Model specifics
This page summarizes the final county-level models used for the interactive map: gradient-boosted regressors (XGBoost) on the
Full_pesticides_raw feature set (all pesticide_*_kg fields plus baseline covariates). Outcomes are CDC PLACES
CASTHMA and COPD prevalence (%). Full documentation lives in the repository
docs/.
Specifications
| Algorithm | XGBoost regressor (tuned via grouped CV) |
|---|---|
| Feature set | Full_pesticides_raw — 445 pesticide_*_kg columns + 16 baseline covariates (demographics, PLACES confounders, cropland, YEAR) |
| Targets | Asthma (CASTHMA), COPD (COPD) — county prevalence % |
| Split | Spatial / grouped scheme with train, validation (holdout), and test; map uses predictions for all counties with features (2019 layer) |
| Hyperparameters (holdout tuning) | CASTHMA: learning_rate=0.1, max_depth=5, n_estimators=200 · COPD: learning_rate=0.05, max_depth=5, n_estimators=200 |
| Code & notebooks | modeling/model_selection.ipynb, modeling/validate_model_accuracy.py |
Developers: Allison Londeree, CJ Concepcion, Matthew Hamil, Ryan Bausback, Sunyoung Park. Model card (Mitchell et al.) in repo.

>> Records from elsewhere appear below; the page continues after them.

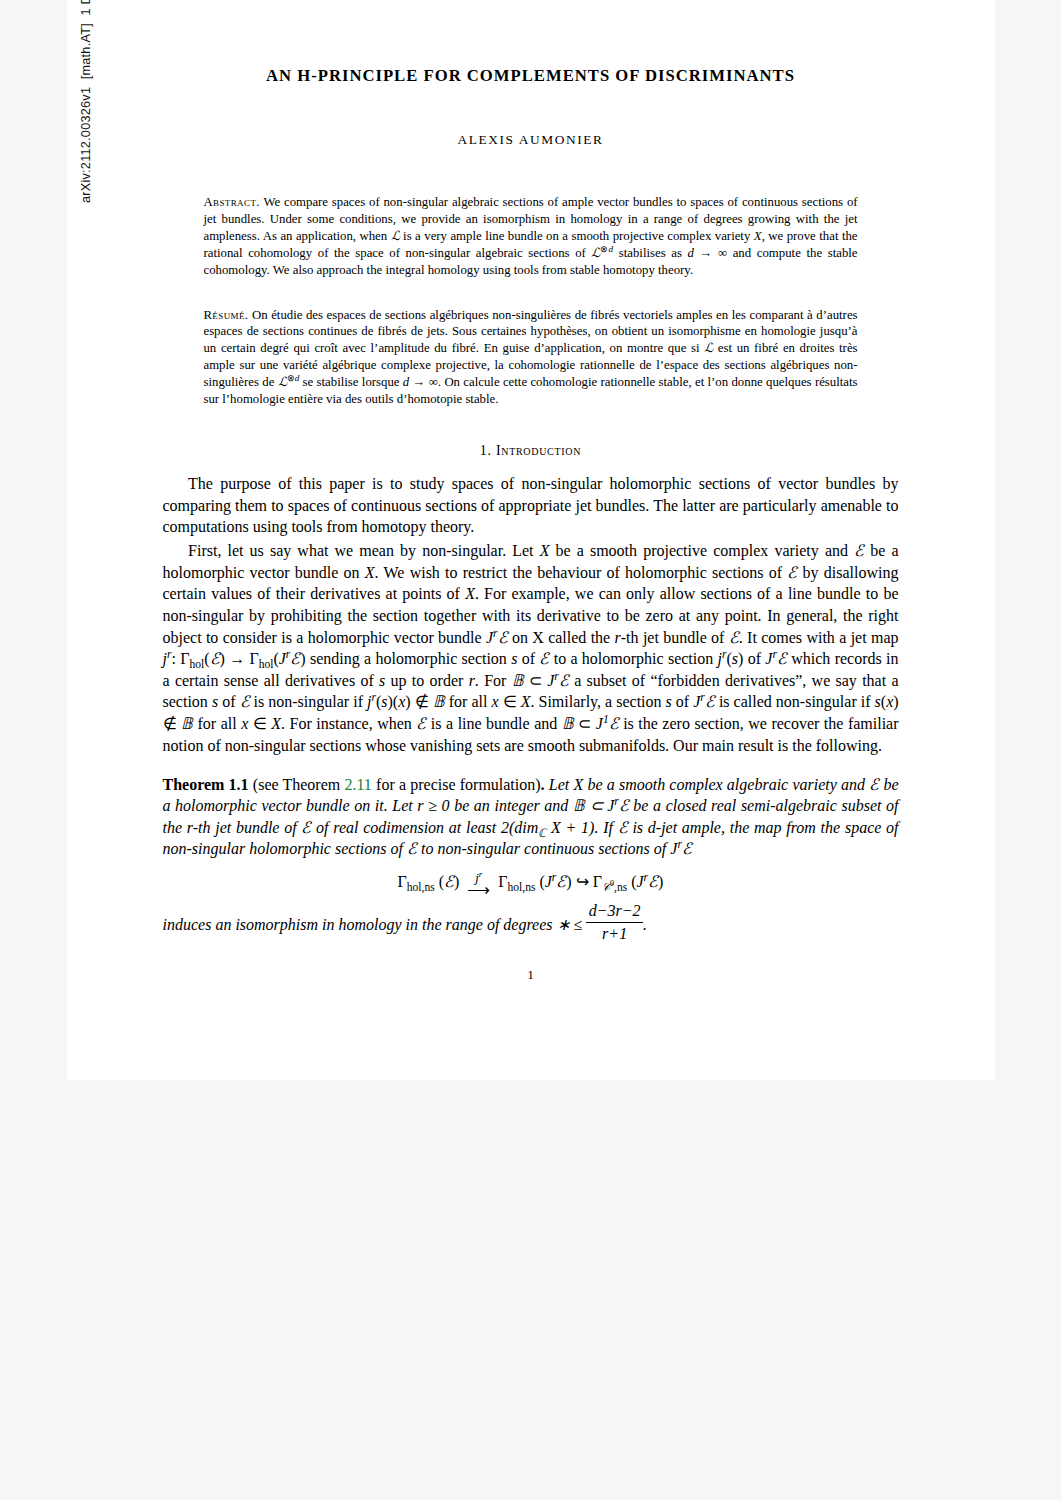arXiv:2112.00326v1 [math.AT] 1 Dec 2021
An h-principle for complements of discriminants
Alexis Aumonier
Abstract. We compare spaces of non-singular algebraic sections of ample vector bundles to spaces of continuous sections of jet bundles. Under some conditions, we provide an isomorphism in homology in a range of degrees growing with the jet ampleness. As an application, when ℒ is a very ample line bundle on a smooth projective complex variety X, we prove that the rational cohomology of the space of non-singular algebraic sections of ℒ⊗d stabilises as d → ∞ and compute the stable cohomology. We also approach the integral homology using tools from stable homotopy theory.
Résumé. On étudie des espaces de sections algébriques non-singulières de fibrés vectoriels amples en les comparant à d’autres espaces de sections continues de fibrés de jets. Sous certaines hypothèses, on obtient un isomorphisme en homologie jusqu’à un certain degré qui croît avec l’amplitude du fibré. En guise d’application, on montre que si ℒ est un fibré en droites très ample sur une variété algébrique complexe projective, la cohomologie rationnelle de l’espace des sections algébriques non-singulières de ℒ⊗d se stabilise lorsque d → ∞. On calcule cette cohomologie rationnelle stable, et l’on donne quelques résultats sur l’homologie entière via des outils d’homotopie stable.
1. Introduction
The purpose of this paper is to study spaces of non-singular holomorphic sections of vector bundles by comparing them to spaces of continuous sections of appropriate jet bundles. The latter are particularly amenable to computations using tools from homotopy theory.
First, let us say what we mean by non-singular. Let X be a smooth projective complex variety and ℰ be a holomorphic vector bundle on X. We wish to restrict the behaviour of holomorphic sections of ℰ by disallowing certain values of their derivatives at points of X. For example, we can only allow sections of a line bundle to be non-singular by prohibiting the section together with its derivative to be zero at any point. In general, the right object to consider is a holomorphic vector bundle Jrℰ on X called the r-th jet bundle of ℰ. It comes with a jet map jr: Γhol(ℰ) → Γhol(Jrℰ) sending a holomorphic section s of ℰ to a holomorphic section jr(s) of Jrℰ which records in a certain sense all derivatives of s up to order r. For 𝔹 ⊂ Jrℰ a subset of “forbidden derivatives”, we say that a section s of ℰ is non-singular if jr(s)(x) ∉ 𝔹 for all x ∈ X. Similarly, a section s of Jrℰ is called non-singular if s(x) ∉ 𝔹 for all x ∈ X. For instance, when ℰ is a line bundle and 𝔹 ⊂ J1ℰ is the zero section, we recover the familiar notion of non-singular sections whose vanishing sets are smooth submanifolds. Our main result is the following.
Theorem 1.1 (see Theorem 2.11 for a precise formulation). Let X be a smooth complex algebraic variety and ℰ be a holomorphic vector bundle on it. Let r ≥ 0 be an integer and 𝔹 ⊂ Jrℰ be a closed real semi-algebraic subset of the r-th jet bundle of ℰ of real codimension at least 2(dimℂ X + 1). If ℰ is d-jet ample, the map from the space of non-singular holomorphic sections of ℰ to non-singular continuous sections of Jrℰ
Γhol,ns (ℰ) jr⟶ Γhol,ns (Jrℰ) ↪ Γ𝒞0,ns (Jrℰ)
induces an isomorphism in homology in the range of degrees ∗ ≤ d−3r−2 r+1.
1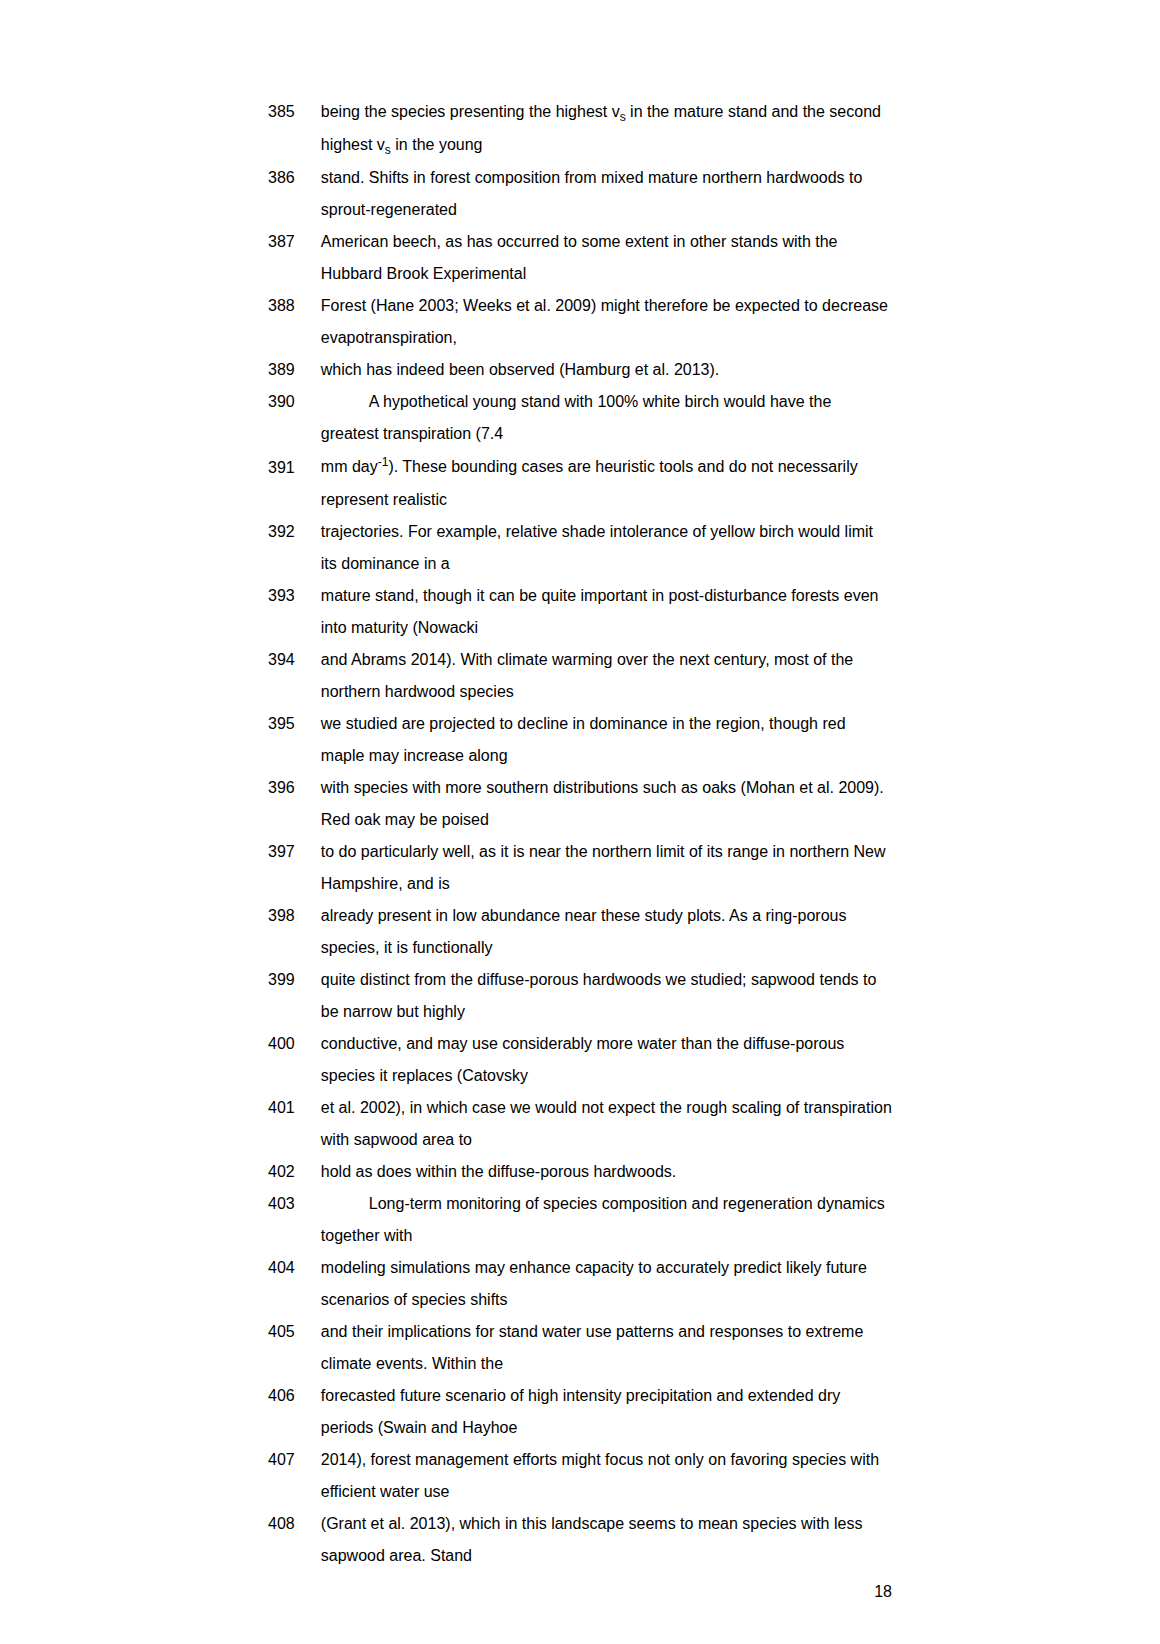385 being the species presenting the highest vs in the mature stand and the second highest vs in the young
386 stand. Shifts in forest composition from mixed mature northern hardwoods to sprout-regenerated
387 American beech, as has occurred to some extent in other stands with the Hubbard Brook Experimental
388 Forest (Hane 2003; Weeks et al. 2009) might therefore be expected to decrease evapotranspiration,
389 which has indeed been observed (Hamburg et al. 2013).
390 A hypothetical young stand with 100% white birch would have the greatest transpiration (7.4
391 mm day-1). These bounding cases are heuristic tools and do not necessarily represent realistic
392 trajectories. For example, relative shade intolerance of yellow birch would limit its dominance in a
393 mature stand, though it can be quite important in post-disturbance forests even into maturity (Nowacki
394 and Abrams 2014). With climate warming over the next century, most of the northern hardwood species
395 we studied are projected to decline in dominance in the region, though red maple may increase along
396 with species with more southern distributions such as oaks (Mohan et al. 2009). Red oak may be poised
397 to do particularly well, as it is near the northern limit of its range in northern New Hampshire, and is
398 already present in low abundance near these study plots. As a ring-porous species, it is functionally
399 quite distinct from the diffuse-porous hardwoods we studied; sapwood tends to be narrow but highly
400 conductive, and may use considerably more water than the diffuse-porous species it replaces (Catovsky
401 et al. 2002), in which case we would not expect the rough scaling of transpiration with sapwood area to
402 hold as does within the diffuse-porous hardwoods.
403 Long-term monitoring of species composition and regeneration dynamics together with
404 modeling simulations may enhance capacity to accurately predict likely future scenarios of species shifts
405 and their implications for stand water use patterns and responses to extreme climate events. Within the
406 forecasted future scenario of high intensity precipitation and extended dry periods (Swain and Hayhoe
4072014), forest management efforts might focus not only on favoring species with efficient water use
408(Grant et al. 2013), which in this landscape seems to mean species with less sapwood area. Stand
18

Documentation (repository)
- Joint dataset datasheet — Gebru-style documentation for the county×year table, sources, preprocessing, ethics (Markdown on GitHub).
- Model card — Intended use, metrics, limitations, quantitative tables, ethical considerations.
-
Pesticide feature list
— Complete sorted
pesticide_*_kgcolumn names used inFull_pesticides_raw.
Performance metrics
Regression metrics on county-level prevalence. OOF = out-of-fold on the training split; holdout = external validation split (n = 1219 county-years each target).
Cross-validation (OOF)
| Target | RMSE | MAE | R² |
|---|---|---|---|
| CASTHMA | 0.345 | 0.261 | 0.879 |
| COPD | 0.724 | 0.548 | 0.902 |
External holdout validation
| Target | RMSE | MAE | R² | RMSE 95% CI | n |
|---|---|---|---|---|---|
| CASTHMA | 0.389 | 0.287 | 0.835 | [0.366, 0.410] | 1219 |
| COPD | 0.765 | 0.574 | 0.885 | [0.728, 0.803] | 1219 |
Fit: predicted vs. actual
Four panels: CASTHMA and COPD, each with cross-validation (OOF) and final validation (holdout).
Points near the 45° line indicate close agreement between model predictions and CDC PLACES prevalence. Regenerate with
python modeling/plot_final_full_pesticides_xgboost_results.py.
Full_pesticides_raw): predicted vs. actual prevalence (%).Equity view
Exploratory view of prediction error by subgroup (e.g. income, urban–rural, race proxy). This supports discussion in the model card; it is not a causal fairness audit.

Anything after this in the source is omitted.